Philadelphia issued another “Safer at Home” order last week, though churches are not specifically shut down. For the most part, pastors have been left to discern how to operate safely amid mandates and orders from both state and local officials in Pennsylvania, said Briggs, who coaches pastors in Philadelphia and around the country through Kairos Partnerships.
Last spring, a leader with the Church of God in Christ, the largest African American Pentecostal denomination, told CT, “Our churches are primarily located in dense urban areas, which are many of the epicenters of this virus.” The denomination’s presiding bishop repeatedly advised churches to follow public health guidelines and refrain from reopening prematurely.
The Stanford researchers found that those living in higher-income neighborhoods were able to reduce their mobility—with remote work arrangements and food delivery—more than low-income residents, who are more likely to be essential workers.
The findings about racial disparities ring true for Elizabeth Rios, whose Passion2Plant network supports black and brown church planters. “Those in poorer neighborhoods have jobs that don’t provide work-from-home opportunities,” she said. “Some who have lost jobs are trying to take any job they can find to make ends meet.”
And even if churches can afford cleaning supplies, hand sanitizer, masks, or other personal protective equipment needed to reopen safely—precautions that weren’t taken into consideration in the Nature models—their congregants may be predisposed to infection due a higher rate of preexisting conditions in lower-income or racial minority groups.
“Consequently, reopening strategies can have a different impact on disadvantaged groups than on the population as a whole, and it’s important to take this into account,” wrote the research team, led by Serina Chang, Emma Pierson, and Pang Wei Koh.
But churches also want to be able to offer gospel witness and spiritual support to the groups hit hardest by the virus. “Practically, the church ought to be the biggest servant to the most vulnerable in creative ways, and we should be a safe space of deep belonging for the lonely and isolated,” said Carlos Rebollar, lead pastor at the recently planted church Sojourn East End in Houston.
Rebollar’s church initially went online but now offers outdoor services, biweekly social gatherings with social distancing, and Zoom community groups.
Given the risk in their communities, pastors of color have been the most conservative about resuming in-person gatherings. This fall, 60 percent of African American pastors said their congregations did not meet in person, compared to 13 percent of pastors overall, per a LifeWay Research survey.
As another wave of the pandemic hits, the Stanford researchers caution that their model is based on data from the spring. It predicts risks for spaces that reopen in full without mask wearing and other precautions used at most churches these days.
“The risk to society of fully reopening a category is not equivalent to how risky it is for you, as an individual, to visit,” they wrote. Other studies have looked at the risk of visiting places like heath care facilities.
Since the beginning of the pandemic, Christians have faced scrutiny as some early global and US “superspreader” events were connected to churches.
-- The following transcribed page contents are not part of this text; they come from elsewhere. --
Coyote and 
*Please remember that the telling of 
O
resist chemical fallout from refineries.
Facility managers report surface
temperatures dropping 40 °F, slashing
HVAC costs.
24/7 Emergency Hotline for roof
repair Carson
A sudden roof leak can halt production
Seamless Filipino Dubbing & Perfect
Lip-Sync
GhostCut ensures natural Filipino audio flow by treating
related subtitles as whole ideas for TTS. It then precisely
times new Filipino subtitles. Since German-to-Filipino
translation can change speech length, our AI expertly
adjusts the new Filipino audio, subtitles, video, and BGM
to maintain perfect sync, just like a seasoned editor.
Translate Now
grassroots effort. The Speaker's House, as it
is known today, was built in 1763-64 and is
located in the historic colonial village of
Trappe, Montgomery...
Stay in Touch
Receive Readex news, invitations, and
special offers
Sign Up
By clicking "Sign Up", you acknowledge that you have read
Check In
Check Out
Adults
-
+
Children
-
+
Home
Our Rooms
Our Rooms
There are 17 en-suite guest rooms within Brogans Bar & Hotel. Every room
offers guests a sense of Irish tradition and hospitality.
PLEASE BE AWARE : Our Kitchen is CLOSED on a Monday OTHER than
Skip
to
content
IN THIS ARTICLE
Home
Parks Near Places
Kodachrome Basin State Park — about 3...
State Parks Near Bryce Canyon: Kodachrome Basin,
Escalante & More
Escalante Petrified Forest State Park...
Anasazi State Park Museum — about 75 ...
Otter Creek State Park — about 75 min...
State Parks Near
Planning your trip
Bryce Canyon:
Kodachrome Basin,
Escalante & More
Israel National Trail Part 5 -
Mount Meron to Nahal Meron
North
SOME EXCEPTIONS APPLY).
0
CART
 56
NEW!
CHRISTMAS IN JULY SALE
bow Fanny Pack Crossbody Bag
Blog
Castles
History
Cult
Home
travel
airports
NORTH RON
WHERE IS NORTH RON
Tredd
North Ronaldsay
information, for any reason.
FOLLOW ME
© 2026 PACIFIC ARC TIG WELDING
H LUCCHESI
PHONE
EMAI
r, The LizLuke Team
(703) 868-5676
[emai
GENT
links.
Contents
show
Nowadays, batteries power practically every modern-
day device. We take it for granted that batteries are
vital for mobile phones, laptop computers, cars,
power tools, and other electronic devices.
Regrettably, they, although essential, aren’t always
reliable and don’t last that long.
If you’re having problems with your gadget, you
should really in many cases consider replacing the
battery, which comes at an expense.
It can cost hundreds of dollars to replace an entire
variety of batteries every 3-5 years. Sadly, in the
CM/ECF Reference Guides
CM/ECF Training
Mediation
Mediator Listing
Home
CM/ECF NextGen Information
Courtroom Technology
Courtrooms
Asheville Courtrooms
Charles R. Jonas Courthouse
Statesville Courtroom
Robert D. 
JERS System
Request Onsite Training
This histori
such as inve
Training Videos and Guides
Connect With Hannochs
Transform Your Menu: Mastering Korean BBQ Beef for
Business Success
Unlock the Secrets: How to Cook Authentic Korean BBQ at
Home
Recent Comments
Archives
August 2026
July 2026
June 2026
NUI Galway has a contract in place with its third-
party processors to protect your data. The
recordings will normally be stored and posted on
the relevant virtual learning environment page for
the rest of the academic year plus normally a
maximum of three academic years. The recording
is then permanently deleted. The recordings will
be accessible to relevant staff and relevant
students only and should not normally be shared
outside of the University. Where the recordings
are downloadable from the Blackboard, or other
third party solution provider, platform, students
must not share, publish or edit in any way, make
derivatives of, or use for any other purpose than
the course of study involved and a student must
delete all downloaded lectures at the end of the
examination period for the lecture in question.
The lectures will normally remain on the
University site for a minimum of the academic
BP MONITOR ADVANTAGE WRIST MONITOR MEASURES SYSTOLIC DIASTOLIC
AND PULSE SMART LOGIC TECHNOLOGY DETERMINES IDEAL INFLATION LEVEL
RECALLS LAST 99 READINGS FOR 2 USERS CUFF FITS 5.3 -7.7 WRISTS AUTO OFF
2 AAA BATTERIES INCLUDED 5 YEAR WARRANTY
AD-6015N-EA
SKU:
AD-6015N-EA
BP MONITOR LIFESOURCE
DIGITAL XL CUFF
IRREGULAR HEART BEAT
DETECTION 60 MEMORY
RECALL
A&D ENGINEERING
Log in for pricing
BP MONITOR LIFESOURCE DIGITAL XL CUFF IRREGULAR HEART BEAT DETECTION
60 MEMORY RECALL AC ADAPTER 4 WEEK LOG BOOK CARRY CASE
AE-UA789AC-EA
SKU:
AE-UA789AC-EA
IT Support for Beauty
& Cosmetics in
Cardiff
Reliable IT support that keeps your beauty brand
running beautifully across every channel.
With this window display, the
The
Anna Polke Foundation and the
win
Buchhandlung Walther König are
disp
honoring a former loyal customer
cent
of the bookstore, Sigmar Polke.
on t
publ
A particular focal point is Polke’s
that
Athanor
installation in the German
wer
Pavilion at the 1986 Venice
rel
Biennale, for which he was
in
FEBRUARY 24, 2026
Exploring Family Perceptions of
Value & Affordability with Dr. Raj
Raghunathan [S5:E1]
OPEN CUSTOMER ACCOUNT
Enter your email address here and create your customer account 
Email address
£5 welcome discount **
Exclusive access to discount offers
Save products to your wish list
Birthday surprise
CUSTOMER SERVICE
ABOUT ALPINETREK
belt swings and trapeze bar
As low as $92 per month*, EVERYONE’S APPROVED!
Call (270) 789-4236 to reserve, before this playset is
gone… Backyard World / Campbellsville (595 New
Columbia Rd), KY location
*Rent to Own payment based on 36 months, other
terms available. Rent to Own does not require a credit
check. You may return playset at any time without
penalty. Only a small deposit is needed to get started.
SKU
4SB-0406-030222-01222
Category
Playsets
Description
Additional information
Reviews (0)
News media continue to cover Christians meeting in defiance of state orders, such as pastor John MacArthur’s Grace Community Church in California and Sean Feucht’s praise protests across the nation.
Rios worries that Christians are getting mixed messages about the risks of reopening but says they should know that following health guidelines does not insinuate a lack of faith.
“Doing the right thing communicates hope over despair of this season or disregard of people,” she said. “The church has always been the place to find hope in the darkest of moments.”